Good thing it was before camera phones! (Telling my age)
Try adding law enforcement to the mix. And nursing school. I dreamt last night that I had to start a Foley catheter on a drunk cop in drag covered in syrup. With crawfish inside my gloves.
*shivers*
I have two dreams frequently. One is I keep serving the same table corned beef dinners and every time I try to leave- there's someone else handing me another plate of beef, cabbage and potatoes. And it smells.
The second is the one where I waitress in the WOODS and have to bring my daughter to work. I have tables scattered under every tree and my kid keeps disappearing. People start screaming at me as I try to explain how far away the kitchen is and jesus- I just lost my kid again, and could you just give me a break?!

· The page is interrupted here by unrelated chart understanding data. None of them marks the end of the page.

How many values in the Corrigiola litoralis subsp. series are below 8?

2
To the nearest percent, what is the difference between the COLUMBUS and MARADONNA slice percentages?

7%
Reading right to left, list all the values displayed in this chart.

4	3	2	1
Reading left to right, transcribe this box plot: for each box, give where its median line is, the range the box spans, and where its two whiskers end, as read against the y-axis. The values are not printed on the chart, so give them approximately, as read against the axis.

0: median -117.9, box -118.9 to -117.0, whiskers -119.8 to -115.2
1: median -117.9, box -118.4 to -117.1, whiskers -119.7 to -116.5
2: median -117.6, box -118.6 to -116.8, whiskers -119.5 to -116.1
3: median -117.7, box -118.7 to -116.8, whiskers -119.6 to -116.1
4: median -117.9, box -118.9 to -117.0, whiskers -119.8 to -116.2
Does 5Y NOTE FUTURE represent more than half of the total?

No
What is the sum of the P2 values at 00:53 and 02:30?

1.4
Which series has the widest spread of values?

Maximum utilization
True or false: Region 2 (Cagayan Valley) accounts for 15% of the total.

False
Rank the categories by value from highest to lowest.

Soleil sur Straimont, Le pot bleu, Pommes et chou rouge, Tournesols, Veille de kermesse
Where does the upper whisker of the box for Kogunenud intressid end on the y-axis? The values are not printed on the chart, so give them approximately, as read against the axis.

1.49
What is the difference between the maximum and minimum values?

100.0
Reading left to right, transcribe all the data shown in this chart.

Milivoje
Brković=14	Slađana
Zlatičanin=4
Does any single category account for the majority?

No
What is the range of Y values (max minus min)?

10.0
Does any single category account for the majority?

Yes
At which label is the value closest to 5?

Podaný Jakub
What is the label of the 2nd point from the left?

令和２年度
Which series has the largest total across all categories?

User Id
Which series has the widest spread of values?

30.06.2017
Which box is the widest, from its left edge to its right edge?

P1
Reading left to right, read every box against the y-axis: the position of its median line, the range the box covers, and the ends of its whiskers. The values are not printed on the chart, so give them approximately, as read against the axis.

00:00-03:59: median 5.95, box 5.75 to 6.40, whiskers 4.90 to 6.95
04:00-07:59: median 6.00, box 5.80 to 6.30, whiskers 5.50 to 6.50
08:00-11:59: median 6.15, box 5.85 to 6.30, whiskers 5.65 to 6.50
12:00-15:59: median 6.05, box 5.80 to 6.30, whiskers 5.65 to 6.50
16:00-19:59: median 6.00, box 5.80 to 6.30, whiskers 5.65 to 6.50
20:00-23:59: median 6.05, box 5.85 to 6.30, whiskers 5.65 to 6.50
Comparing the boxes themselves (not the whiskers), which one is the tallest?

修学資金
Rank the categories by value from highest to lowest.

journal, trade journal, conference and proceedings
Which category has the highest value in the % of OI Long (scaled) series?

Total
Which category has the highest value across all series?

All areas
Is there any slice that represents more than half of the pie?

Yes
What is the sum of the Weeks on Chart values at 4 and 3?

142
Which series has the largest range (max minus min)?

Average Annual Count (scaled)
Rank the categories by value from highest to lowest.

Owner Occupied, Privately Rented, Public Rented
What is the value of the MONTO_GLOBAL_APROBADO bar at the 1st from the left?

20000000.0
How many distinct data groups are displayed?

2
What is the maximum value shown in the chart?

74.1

I worked in a large chain grocery store for over 15 years of my youth/early adulthood and I used to have wicked nightmares about being the only cashier working and having a line up that ran all the way around the store, down the aisles etc. In the dream I didn't even stop to take people's money; I would just keep ringing things up and putting them in bags.
Those hellish dreams always woke me up. Those and the horrible leg cramps from standing for 6-8 hours at a time!!